----- TEKS BACAAN

Hal ini menunjukkan bahwa mahasiswa telah kehilangan identitasnya akibat dari sikap hedonis, apatis, dan rasa solidaritas yang semakin hari semakin menurun dan sangat tidak ekuivalen dengan kecerdasan serta intelektualitas yang diagung-agungkan selama ini. Kecerdasan dan intelektualitasnnya tidak lagi dibarengi dengan kepekaan social yang tinggi. Untuk merubah itu semua, maka itu perlu ada sebuah formula barumengenai orientasi mahasiswa yang sebenarnya.

----------
----- CUPLIKAN DATA

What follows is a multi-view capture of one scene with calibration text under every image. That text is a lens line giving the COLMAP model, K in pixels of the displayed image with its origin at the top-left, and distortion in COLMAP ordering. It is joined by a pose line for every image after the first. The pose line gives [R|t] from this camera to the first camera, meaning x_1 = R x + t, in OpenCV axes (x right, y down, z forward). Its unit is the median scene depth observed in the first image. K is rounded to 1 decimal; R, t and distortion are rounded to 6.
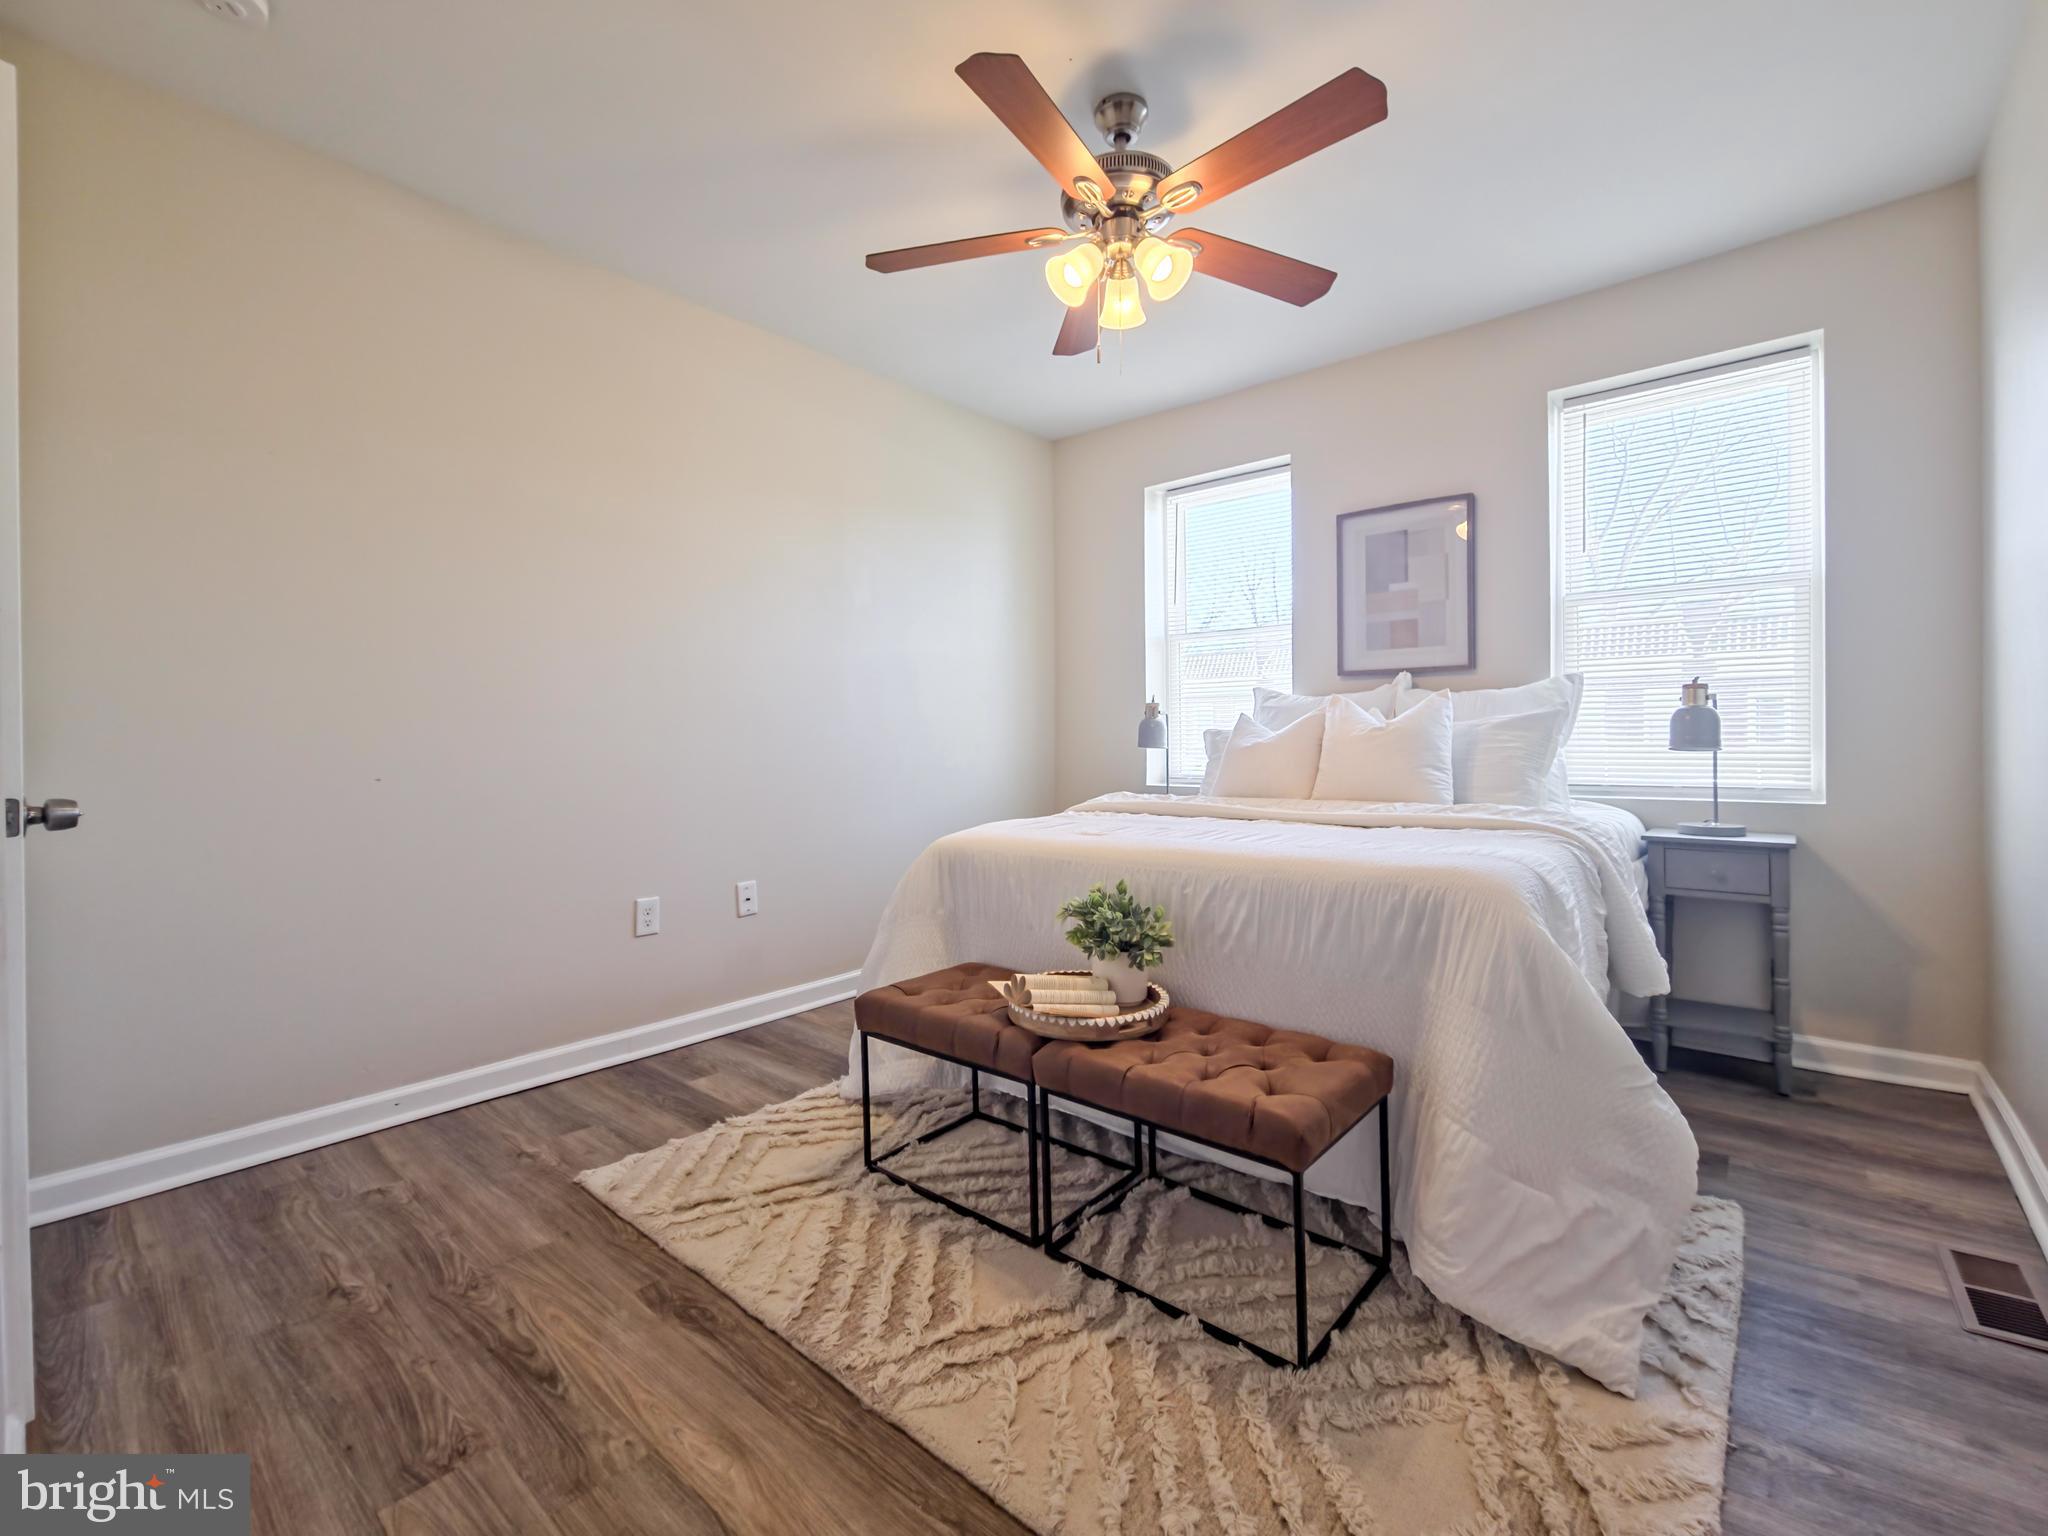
lens RADIAL K [[851.4, 0, 1024.0], [0, 851.4, 768.0], [0, 0, 1]] dist [-0.002075, -0.000254]
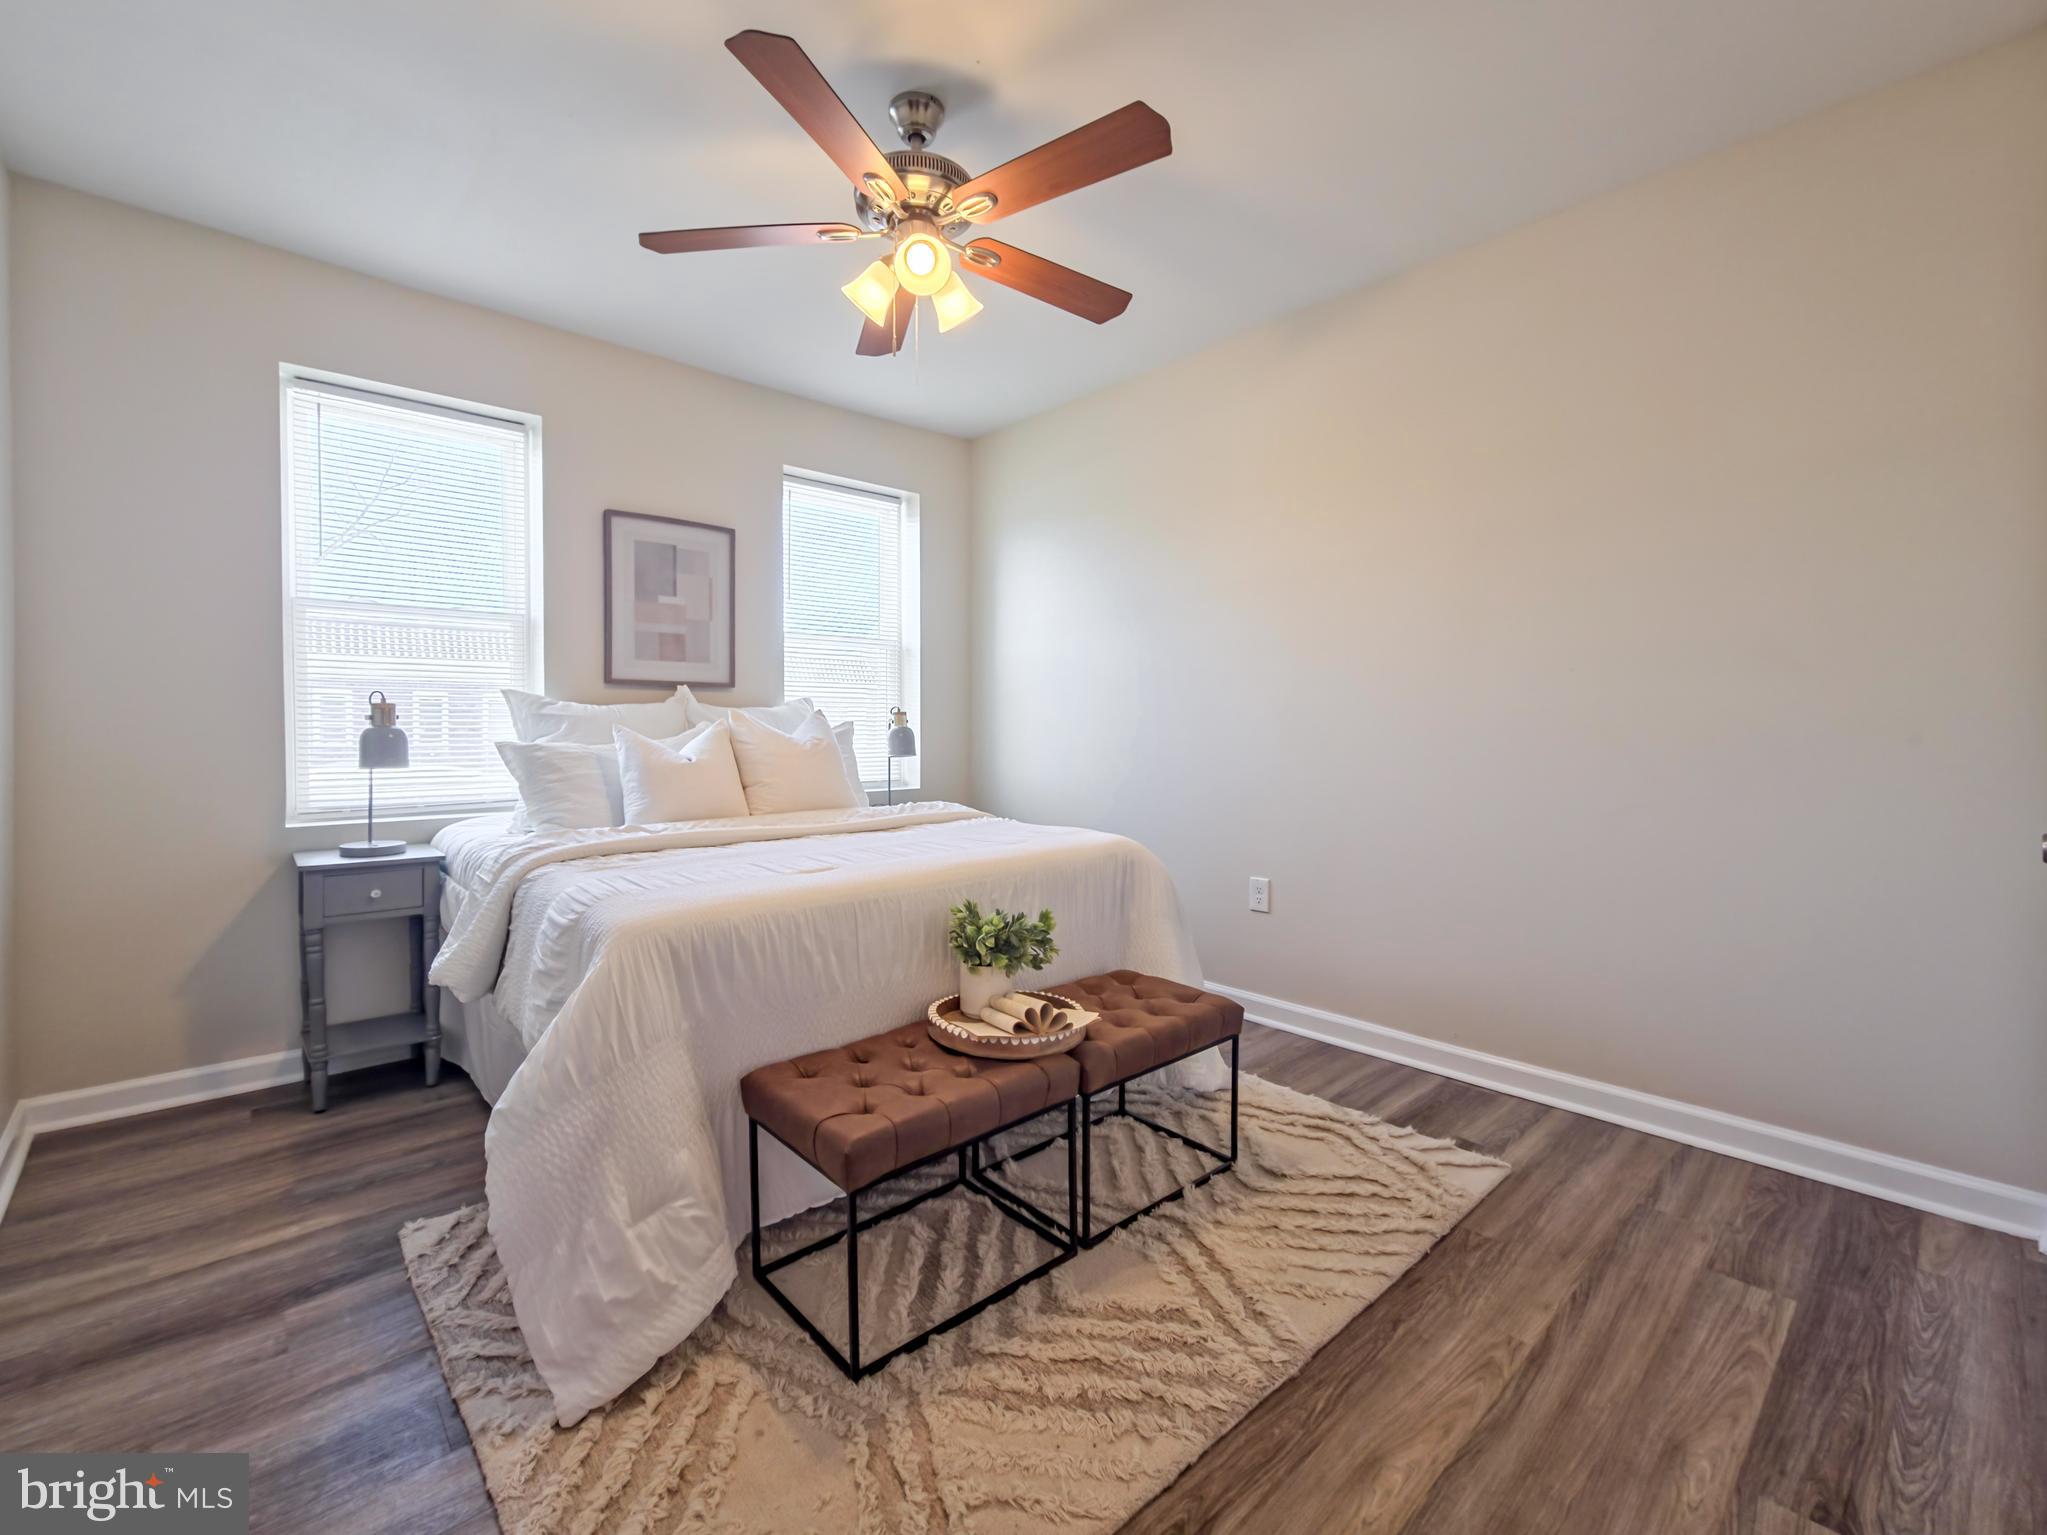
lens RADIAL K [[882.0, 0, 1024.1], [0, 882.0, 739.4], [0, 0, 1]] dist [-0.008692, -0.000549]
pose [[0.142552, 0.010506, 0.989732, -0.917457], [0.047447, 0.998722, -0.017436, -0.021188], [-0.988649, 0.049446, 0.141871, 0.795315]]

----------

PETUNJUK LATIHAN: Ganti "mahasiswa" dengan "pemuda" pada bagian teks bacaan yang dimulai dengan "Hal ini menunjukkan" dan berlanjut sampai "mahasiswa yang sebenarnya.", lalu tuliskan kembali bagian tersebut.

JAWABAN YANG DIHARAPKAN:
Hal ini menunjukkan bahwa pemuda telah kehilangan identitasnya akibat dari sikap hedonis, apatis, dan rasa solidaritas yang semakin hari semakin menurun dan sangat tidak ekuivalen dengan kecerdasan serta intelektualitas yang diagung-agungkan selama ini. Kecerdasan dan intelektualitasnnya tidak lagi dibarengi dengan kepekaan social yang tinggi. Untuk merubah itu semua, maka itu perlu ada sebuah formula barumengenai orientasi pemuda yang sebenarnya.